Pada malam saat kematian Fandi, aku pulang bersimbah air mata. Meski hanya berkencan satu malam dengannya, kebaikan lelaki itu telah membekas di hatiku. Kuakui, sebelumnya aku tidak pernah melibatkan perasaan dengan lelaki manapun yang berkencan denganku. Sepanjang malam kuhabiskan di kamar rumah kontrakan hanya untuk menyesali apa yang telah terjadi. Aku memang sangat membutuhkan uang Fandi, karena dengan uang itu, aku bisa melakukan apa pun. Namun, malam itu perlahan kusadari, jika lelaki itu telah mencuri hatiku. Untuk apa aku harus berdandan maksimal malam itu tanpa kusadari? Untuk apa aku harus rela menunggu Fandi sementara ada banyak lelaki yang mau kukencani malam itu? Dan yang lebih penting lagi, untuk apa aku harus menangis dan terluka saat mendapati Fandi tak lagi bernyawa?

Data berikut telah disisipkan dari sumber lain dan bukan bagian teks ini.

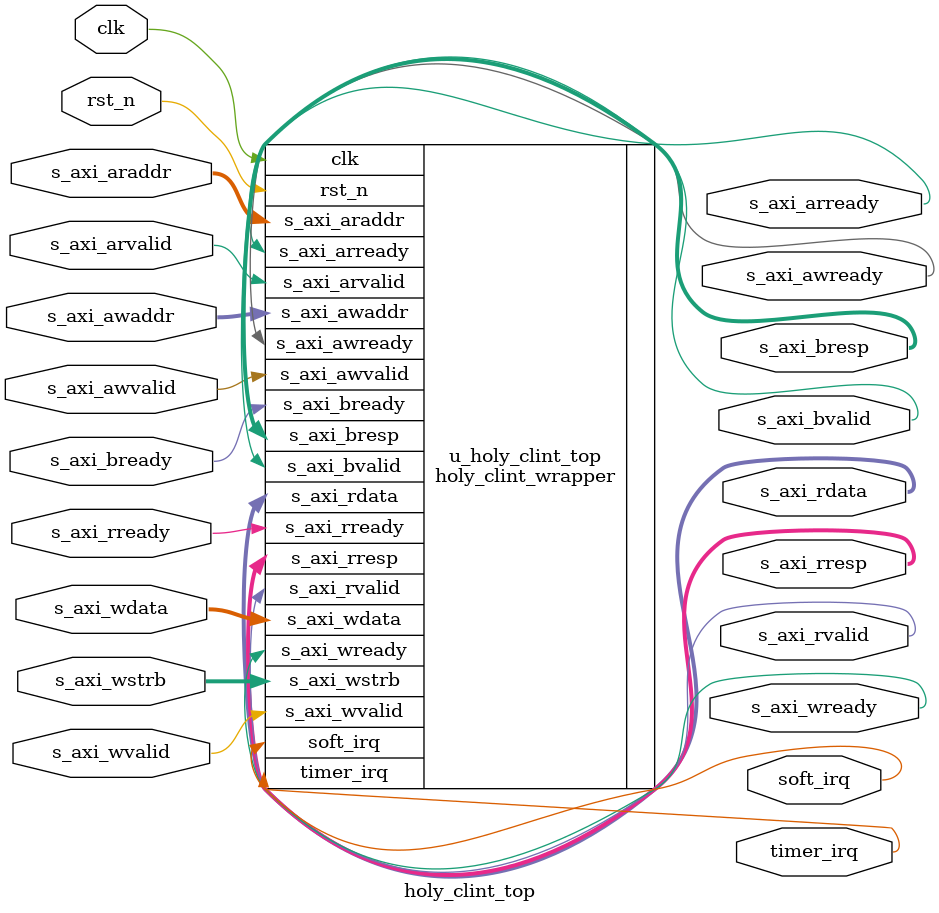
<source format=v>
/**
 *   HOLY_CLINT_AXI_LITE
 *
 *   Author : BRH
 *   Description : Pure Verilog wrapper for the Holy Core CLINT.
 *                 No SystemVerilog features. Ready for Vivado integration.
 */

module holy_clint_top #(
    parameter BASE_ADDR = 32'h0000_0000
)(
    input  wire                  clk,
    input  wire                  rst_n,

    // AXI Lite slave interface
    input  wire [31:0]           s_axi_awaddr,
    input  wire                  s_axi_awvalid,
    output wire                  s_axi_awready,
    input  wire [31:0]           s_axi_wdata,
    input  wire [3:0]            s_axi_wstrb,
    input  wire                  s_axi_wvalid,
    output wire                  s_axi_wready,
    output wire [1:0]            s_axi_bresp,
    output wire                  s_axi_bvalid,
    input  wire                  s_axi_bready,

    input  wire [31:0]           s_axi_araddr,
    input  wire                  s_axi_arvalid,
    output wire                  s_axi_arready,
    output wire [31:0]           s_axi_rdata,
    output wire [1:0]            s_axi_rresp,
    output wire                  s_axi_rvalid,
    input  wire                  s_axi_rready,

    // Interrupt outputs
    output wire                  timer_irq,
    output wire                  soft_irq
);

    // Instantiate stripped-down CLINT module
    holy_clint_wrapper #(
        .BASE_ADDR(BASE_ADDR)
    ) u_holy_clint_top (
        .clk(clk),
        .rst_n(rst_n),

        .s_axi_awaddr(s_axi_awaddr),
        .s_axi_awvalid(s_axi_awvalid),
        .s_axi_awready(s_axi_awready),
        .s_axi_wdata(s_axi_wdata),
        .s_axi_wstrb(s_axi_wstrb),
        .s_axi_wvalid(s_axi_wvalid),
        .s_axi_wready(s_axi_wready),
        .s_axi_bresp(s_axi_bresp),
        .s_axi_bvalid(s_axi_bvalid),
        .s_axi_bready(s_axi_bready),
        .s_axi_araddr(s_axi_araddr),
        .s_axi_arvalid(s_axi_arvalid),
        .s_axi_arready(s_axi_arready),
        .s_axi_rdata(s_axi_rdata),
        .s_axi_rresp(s_axi_rresp),
        .s_axi_rvalid(s_axi_rvalid),
        .s_axi_rready(s_axi_rready),

        .timer_irq(timer_irq),
        .soft_irq(soft_irq)
    );

endmodule

</source>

Aku duduk di atas ranjang, kamar tidurku. Di sebelahku Tuti sudah lelap sedari tadi. Malam ini sengaja aku tidak datang ke cafe. Ferdi bahkan menghubungiku berkali-kali, namun aku tidak berniat untuk mengangkat panggilan mucikari itu.
Hujan di luar menari serupa tarian tanpa aturan. Aku merengkuh lutut sembari memikirkan apa yang telah terjadi. Malam ini harus kuputuskan untuk tidak melibatkan perasaan lagi untuk urusan pekerjaan ini. Cukup saja aku menghasilkan uang. Itu akan jauh lebih ringan.
Malam ini aku berdiri di depan kaca. Kutekankan pada diriku sendiri bahwa aku pasti bisa.
***
Malam berikutnya, aku tiba di cafe lebih awal. Saras bahkan belum menunjukkan batang hidungnya. Di meja resepsionis kutemukan Ferdi tengah menceramahi Rita dengan gayanya yang melebihi Merry Riana.
Saat menyadari aku telah tiba, Ferdi datang menghampiriku. "Kau sudah tahu apa yang terjadi, San?"
"Tentang?"
"Tentang Fandi. Hari ini, tiga orang polisi datang kemari mencari keterangan. Mereka menemukan barang haram dalam mobil lelaki itu. Aduh! Pusing deh kalau kau terlibat dengan barang haram itu!" terang Ferdi, gaya bicaranya melebihi wanita cantik yang sedang maskeran di salon.
Wajahku tegang. Aku tidak percaya kalau Fandi mengonsumsi barang terlarang itu. Selama bekerja sebagai penghibur malam, aku kerap bertemu para lelaki hidung belang yang menggunakan barang terlarang tersebut. Bahkan ada yang terang-terangan menggunakannya sebelum menjalani kencan. Namun, tidak sekalipun aku tertarik untuk menggunakannya.
"Mengapa kau diam saja, San? Kau tidak terlibat, kan?" Ferdi menatapku tajam, baru kali ini aku melihatnya beringas seperti lelaki sesungguhnya.
"Tentu saja tidak. Aku hanya butuh uangnya."
"Bagus!" Ferdi mengacungkan jari jempol di udara. "Hari ini aku punya tamu istimewa untukmu. Jauh lebih perkasa dibanding Fandi."
Aku mengerutkan kening. "Siapa?"
Ferdi mengerlingkan mata, seolah mengisyaratkan jika tamu kali ini tidak akan mengecewakan. "Yang penting kau harus berbaik hati padanya," pesan Ferdi.